(Given information begins)

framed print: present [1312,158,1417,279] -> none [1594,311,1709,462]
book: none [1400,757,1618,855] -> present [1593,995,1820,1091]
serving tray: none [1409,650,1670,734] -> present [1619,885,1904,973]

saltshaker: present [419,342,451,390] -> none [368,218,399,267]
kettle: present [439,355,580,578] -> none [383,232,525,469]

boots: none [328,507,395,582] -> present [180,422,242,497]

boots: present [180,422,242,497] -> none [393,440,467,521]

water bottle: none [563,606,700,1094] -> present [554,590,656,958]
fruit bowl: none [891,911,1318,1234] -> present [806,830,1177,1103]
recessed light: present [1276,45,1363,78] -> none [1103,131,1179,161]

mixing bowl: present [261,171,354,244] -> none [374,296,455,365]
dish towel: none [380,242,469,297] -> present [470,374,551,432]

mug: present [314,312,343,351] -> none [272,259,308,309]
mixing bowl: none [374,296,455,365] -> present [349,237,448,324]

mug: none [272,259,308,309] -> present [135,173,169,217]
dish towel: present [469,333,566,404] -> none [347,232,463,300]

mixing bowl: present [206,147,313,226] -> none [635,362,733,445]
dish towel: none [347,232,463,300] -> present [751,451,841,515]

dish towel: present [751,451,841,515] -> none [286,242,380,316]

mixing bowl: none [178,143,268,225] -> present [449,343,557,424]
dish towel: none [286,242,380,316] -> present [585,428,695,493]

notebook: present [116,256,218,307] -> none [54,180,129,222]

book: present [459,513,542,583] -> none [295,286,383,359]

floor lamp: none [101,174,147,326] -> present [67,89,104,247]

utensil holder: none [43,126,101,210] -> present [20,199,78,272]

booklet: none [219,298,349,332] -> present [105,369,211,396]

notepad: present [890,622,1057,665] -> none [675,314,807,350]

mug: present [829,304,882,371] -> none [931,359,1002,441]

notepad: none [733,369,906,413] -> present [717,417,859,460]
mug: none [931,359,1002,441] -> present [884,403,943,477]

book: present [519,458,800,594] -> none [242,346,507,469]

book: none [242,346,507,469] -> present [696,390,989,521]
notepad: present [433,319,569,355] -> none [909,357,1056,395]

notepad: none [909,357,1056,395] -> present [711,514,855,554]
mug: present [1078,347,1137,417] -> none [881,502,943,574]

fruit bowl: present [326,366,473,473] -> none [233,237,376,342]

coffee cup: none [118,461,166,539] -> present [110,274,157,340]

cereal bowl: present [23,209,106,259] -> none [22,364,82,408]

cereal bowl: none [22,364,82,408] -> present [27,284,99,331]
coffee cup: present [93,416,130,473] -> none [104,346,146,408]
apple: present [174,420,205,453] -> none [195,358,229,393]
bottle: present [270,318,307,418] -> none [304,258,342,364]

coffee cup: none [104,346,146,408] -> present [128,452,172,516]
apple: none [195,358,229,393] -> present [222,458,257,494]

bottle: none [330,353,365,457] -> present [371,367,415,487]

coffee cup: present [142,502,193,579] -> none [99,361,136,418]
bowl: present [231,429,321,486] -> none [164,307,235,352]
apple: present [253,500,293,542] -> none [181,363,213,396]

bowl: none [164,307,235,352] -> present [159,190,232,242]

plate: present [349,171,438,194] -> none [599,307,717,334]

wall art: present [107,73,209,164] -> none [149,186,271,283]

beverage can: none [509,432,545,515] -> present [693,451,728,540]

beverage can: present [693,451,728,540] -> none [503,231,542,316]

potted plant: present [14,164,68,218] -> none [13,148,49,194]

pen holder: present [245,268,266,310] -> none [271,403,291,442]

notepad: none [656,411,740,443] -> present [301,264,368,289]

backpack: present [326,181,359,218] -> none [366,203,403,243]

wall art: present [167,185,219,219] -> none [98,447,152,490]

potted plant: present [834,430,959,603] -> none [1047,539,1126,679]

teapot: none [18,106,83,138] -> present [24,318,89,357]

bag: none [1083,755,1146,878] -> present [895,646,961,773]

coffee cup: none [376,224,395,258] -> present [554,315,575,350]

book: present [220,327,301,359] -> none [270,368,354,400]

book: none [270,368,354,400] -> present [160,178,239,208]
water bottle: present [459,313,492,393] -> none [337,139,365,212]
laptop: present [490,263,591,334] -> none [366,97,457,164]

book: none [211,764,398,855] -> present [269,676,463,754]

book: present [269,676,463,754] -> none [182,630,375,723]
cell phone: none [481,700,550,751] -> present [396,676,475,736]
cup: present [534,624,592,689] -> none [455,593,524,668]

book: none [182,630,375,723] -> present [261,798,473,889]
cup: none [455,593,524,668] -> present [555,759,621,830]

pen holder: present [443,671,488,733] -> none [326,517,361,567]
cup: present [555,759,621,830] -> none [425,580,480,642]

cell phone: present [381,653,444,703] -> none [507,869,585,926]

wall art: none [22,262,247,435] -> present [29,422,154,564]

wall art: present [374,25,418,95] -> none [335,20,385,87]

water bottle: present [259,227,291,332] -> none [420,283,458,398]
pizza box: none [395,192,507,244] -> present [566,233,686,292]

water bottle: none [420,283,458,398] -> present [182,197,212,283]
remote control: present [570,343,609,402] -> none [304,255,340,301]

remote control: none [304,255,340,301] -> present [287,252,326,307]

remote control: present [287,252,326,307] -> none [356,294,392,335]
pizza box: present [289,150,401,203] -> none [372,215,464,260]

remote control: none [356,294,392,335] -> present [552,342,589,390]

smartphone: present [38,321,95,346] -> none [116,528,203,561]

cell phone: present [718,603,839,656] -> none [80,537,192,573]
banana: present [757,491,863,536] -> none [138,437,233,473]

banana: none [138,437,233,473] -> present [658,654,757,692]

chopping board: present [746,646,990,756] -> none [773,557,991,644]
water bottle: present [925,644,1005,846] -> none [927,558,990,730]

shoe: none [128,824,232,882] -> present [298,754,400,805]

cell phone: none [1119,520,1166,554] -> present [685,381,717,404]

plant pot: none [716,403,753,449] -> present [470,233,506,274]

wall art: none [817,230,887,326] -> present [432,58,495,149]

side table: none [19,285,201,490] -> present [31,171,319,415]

(Given information ends)

> _What you should do_: The expected response is the material above given again line by line, from its first line to the line holding "boots: present [180,422,242,497]", inclusive.

> _Your response_:
framed print: present [1312,158,1417,279] -> none [1594,311,1709,462]
book: none [1400,757,1618,855] -> present [1593,995,1820,1091]
serving tray: none [1409,650,1670,734] -> present [1619,885,1904,973]

saltshaker: present [419,342,451,390] -> none [368,218,399,267]
kettle: present [439,355,580,578] -> none [383,232,525,469]

boots: none [328,507,395,582] -> present [180,422,242,497]

boots: present [180,422,242,497] -> none [393,440,467,521]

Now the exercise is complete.